BEGIN

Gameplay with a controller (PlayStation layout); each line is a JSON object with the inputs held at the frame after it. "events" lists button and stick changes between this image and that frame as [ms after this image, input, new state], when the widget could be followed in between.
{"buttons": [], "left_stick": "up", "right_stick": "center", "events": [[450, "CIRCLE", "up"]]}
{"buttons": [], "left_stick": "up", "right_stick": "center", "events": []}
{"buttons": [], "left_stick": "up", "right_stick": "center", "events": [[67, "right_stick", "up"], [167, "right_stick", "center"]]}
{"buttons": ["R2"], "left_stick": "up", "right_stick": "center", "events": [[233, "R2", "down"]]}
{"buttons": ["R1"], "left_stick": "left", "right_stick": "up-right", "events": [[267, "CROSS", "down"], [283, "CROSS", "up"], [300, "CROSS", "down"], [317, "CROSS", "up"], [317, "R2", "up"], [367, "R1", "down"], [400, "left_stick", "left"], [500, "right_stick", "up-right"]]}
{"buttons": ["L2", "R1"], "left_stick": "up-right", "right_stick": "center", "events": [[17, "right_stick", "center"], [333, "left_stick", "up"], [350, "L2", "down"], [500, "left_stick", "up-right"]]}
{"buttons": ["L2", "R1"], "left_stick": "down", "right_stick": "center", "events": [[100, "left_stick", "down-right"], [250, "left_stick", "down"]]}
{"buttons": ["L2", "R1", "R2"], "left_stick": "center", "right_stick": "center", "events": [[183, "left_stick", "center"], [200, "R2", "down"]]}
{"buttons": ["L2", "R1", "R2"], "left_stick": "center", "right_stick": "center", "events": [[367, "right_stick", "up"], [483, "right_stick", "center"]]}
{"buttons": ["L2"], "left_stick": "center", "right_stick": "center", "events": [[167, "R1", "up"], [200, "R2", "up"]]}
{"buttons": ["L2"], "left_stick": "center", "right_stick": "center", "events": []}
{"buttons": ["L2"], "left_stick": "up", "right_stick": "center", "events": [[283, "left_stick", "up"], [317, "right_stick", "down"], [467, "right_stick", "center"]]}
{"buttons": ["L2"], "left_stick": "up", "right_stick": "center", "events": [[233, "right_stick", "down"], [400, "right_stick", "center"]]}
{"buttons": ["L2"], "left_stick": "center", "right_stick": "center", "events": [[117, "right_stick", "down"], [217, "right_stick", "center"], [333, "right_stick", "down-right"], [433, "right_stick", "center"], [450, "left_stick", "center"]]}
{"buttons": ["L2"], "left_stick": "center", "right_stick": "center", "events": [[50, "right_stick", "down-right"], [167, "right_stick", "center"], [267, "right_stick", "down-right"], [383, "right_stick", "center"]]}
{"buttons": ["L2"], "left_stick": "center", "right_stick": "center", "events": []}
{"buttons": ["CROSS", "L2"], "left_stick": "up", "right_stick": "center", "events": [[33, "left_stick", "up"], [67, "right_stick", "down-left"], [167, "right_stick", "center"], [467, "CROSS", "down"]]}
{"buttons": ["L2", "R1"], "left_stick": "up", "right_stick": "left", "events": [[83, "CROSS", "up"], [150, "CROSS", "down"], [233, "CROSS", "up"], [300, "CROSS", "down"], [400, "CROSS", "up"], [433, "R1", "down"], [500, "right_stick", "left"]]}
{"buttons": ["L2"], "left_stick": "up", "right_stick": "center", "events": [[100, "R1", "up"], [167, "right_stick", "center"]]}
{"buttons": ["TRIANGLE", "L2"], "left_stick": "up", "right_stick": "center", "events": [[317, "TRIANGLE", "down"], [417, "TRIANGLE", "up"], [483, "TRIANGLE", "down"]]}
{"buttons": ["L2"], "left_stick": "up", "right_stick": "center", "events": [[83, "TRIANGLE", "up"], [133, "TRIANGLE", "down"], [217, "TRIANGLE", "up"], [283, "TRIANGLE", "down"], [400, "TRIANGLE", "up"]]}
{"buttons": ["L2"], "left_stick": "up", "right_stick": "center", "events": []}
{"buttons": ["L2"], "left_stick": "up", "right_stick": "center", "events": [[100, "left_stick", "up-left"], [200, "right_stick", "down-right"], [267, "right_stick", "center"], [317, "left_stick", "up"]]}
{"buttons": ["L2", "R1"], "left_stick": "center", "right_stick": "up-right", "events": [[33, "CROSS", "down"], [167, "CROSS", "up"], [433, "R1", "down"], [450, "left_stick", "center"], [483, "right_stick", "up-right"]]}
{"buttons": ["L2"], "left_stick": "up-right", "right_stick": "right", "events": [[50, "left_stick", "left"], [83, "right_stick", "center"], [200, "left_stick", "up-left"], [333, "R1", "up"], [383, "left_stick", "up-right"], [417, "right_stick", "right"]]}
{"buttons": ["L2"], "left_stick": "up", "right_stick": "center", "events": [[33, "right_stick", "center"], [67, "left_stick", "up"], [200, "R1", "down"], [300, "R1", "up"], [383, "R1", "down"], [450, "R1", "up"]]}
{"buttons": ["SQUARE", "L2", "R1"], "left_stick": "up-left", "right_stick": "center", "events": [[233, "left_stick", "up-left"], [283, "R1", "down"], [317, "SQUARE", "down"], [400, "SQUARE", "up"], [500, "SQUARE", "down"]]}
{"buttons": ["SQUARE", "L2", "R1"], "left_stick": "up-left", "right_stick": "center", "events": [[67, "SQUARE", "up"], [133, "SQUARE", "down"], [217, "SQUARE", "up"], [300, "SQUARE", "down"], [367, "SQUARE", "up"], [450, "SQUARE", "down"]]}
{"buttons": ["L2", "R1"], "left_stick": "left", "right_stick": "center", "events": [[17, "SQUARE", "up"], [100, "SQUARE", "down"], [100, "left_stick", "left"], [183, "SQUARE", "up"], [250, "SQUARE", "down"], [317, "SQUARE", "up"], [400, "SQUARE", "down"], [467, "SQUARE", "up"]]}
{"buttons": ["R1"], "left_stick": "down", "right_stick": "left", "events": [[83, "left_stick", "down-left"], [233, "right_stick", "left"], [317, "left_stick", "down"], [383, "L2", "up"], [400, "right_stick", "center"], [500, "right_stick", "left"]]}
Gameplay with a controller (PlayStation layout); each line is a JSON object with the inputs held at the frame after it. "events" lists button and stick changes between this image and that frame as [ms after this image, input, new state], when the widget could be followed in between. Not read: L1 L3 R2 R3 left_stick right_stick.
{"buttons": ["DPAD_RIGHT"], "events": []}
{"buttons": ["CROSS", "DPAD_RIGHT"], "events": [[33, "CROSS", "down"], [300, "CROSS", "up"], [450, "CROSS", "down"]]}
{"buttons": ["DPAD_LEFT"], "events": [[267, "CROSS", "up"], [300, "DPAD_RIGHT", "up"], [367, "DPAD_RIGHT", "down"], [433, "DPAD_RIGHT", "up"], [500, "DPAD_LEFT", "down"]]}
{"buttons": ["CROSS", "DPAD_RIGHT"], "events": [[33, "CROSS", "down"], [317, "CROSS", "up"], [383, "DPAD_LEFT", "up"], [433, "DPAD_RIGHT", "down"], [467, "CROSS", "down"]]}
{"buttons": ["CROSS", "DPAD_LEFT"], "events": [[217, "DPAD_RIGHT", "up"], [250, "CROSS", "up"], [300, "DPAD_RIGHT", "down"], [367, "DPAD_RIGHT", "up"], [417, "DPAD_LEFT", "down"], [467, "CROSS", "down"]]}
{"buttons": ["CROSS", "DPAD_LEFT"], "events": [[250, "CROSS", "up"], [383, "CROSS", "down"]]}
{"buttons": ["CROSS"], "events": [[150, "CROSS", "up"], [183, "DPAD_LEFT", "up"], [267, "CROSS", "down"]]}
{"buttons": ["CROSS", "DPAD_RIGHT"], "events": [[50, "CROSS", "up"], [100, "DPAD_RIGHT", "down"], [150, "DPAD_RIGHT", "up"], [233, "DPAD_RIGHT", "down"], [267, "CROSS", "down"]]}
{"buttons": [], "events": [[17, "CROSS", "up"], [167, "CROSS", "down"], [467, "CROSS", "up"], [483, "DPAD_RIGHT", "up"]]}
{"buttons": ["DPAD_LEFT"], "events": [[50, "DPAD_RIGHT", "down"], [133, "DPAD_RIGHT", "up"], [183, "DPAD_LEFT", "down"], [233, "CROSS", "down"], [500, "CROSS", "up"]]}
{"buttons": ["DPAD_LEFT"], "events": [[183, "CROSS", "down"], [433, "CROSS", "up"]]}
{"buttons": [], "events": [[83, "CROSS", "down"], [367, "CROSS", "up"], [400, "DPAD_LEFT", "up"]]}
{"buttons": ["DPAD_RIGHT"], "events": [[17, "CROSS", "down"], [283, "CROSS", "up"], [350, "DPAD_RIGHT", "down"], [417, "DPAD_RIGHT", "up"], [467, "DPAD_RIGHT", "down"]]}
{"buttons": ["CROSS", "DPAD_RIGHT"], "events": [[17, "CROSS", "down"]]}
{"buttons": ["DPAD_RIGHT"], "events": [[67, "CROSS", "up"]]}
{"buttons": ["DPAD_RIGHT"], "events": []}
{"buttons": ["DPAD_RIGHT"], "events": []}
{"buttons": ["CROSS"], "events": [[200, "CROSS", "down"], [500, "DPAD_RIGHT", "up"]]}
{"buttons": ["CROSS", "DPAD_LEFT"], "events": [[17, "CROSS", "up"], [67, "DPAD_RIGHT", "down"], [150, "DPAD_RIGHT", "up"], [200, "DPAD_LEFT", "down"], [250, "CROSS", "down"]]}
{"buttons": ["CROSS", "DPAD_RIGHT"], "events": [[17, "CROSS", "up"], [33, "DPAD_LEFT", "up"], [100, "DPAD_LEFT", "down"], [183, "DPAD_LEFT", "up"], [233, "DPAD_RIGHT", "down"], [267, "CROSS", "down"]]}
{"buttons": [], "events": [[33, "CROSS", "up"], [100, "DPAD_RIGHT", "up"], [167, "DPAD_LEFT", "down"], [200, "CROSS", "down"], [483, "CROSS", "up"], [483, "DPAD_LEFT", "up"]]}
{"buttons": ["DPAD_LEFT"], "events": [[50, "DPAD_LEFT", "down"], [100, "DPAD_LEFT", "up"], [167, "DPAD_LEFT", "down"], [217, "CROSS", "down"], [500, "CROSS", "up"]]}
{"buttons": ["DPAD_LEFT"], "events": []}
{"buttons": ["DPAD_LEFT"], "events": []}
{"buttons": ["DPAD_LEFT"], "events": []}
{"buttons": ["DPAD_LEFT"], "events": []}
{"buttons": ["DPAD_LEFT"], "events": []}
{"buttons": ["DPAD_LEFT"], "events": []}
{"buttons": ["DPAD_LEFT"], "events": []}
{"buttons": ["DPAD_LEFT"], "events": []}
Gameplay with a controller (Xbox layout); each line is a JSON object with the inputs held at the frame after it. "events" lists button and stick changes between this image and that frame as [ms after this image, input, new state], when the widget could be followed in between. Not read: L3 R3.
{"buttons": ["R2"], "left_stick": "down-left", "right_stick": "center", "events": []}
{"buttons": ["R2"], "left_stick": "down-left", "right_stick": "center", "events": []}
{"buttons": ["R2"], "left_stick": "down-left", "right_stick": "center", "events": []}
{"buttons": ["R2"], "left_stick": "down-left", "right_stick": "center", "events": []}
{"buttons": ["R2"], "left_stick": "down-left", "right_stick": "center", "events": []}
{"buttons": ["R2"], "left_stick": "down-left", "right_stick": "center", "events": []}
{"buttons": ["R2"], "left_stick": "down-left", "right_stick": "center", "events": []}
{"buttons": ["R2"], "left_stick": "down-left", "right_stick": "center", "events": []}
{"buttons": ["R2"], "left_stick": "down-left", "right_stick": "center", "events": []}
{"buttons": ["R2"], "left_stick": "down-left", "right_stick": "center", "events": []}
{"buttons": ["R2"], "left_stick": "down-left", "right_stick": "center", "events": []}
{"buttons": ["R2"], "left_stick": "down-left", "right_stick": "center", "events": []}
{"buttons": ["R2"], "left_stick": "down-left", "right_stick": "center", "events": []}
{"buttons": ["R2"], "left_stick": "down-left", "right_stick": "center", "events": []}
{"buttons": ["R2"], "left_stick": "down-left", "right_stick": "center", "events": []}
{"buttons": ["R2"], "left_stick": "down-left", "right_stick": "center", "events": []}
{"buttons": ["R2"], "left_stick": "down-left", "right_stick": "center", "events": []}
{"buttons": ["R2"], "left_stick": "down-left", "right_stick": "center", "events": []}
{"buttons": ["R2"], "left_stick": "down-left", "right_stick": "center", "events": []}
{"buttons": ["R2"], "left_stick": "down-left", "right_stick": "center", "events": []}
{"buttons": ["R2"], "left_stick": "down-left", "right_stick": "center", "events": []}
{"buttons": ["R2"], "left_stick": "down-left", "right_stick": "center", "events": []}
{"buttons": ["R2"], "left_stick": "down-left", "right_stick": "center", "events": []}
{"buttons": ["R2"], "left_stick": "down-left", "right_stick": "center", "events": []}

END

What to do => Where a line of the records includes "TRIANGLE", copy it.

Problem solution =>
{"buttons": ["TRIANGLE", "L2"], "left_stick": "up", "right_stick": "center", "events": [[317, "TRIANGLE", "down"], [417, "TRIANGLE", "up"], [483, "TRIANGLE", "down"]]}
{"buttons": ["L2"], "left_stick": "up", "right_stick": "center", "events": [[83, "TRIANGLE", "up"], [133, "TRIANGLE", "down"], [217, "TRIANGLE", "up"], [283, "TRIANGLE", "down"], [400, "TRIANGLE", "up"]]}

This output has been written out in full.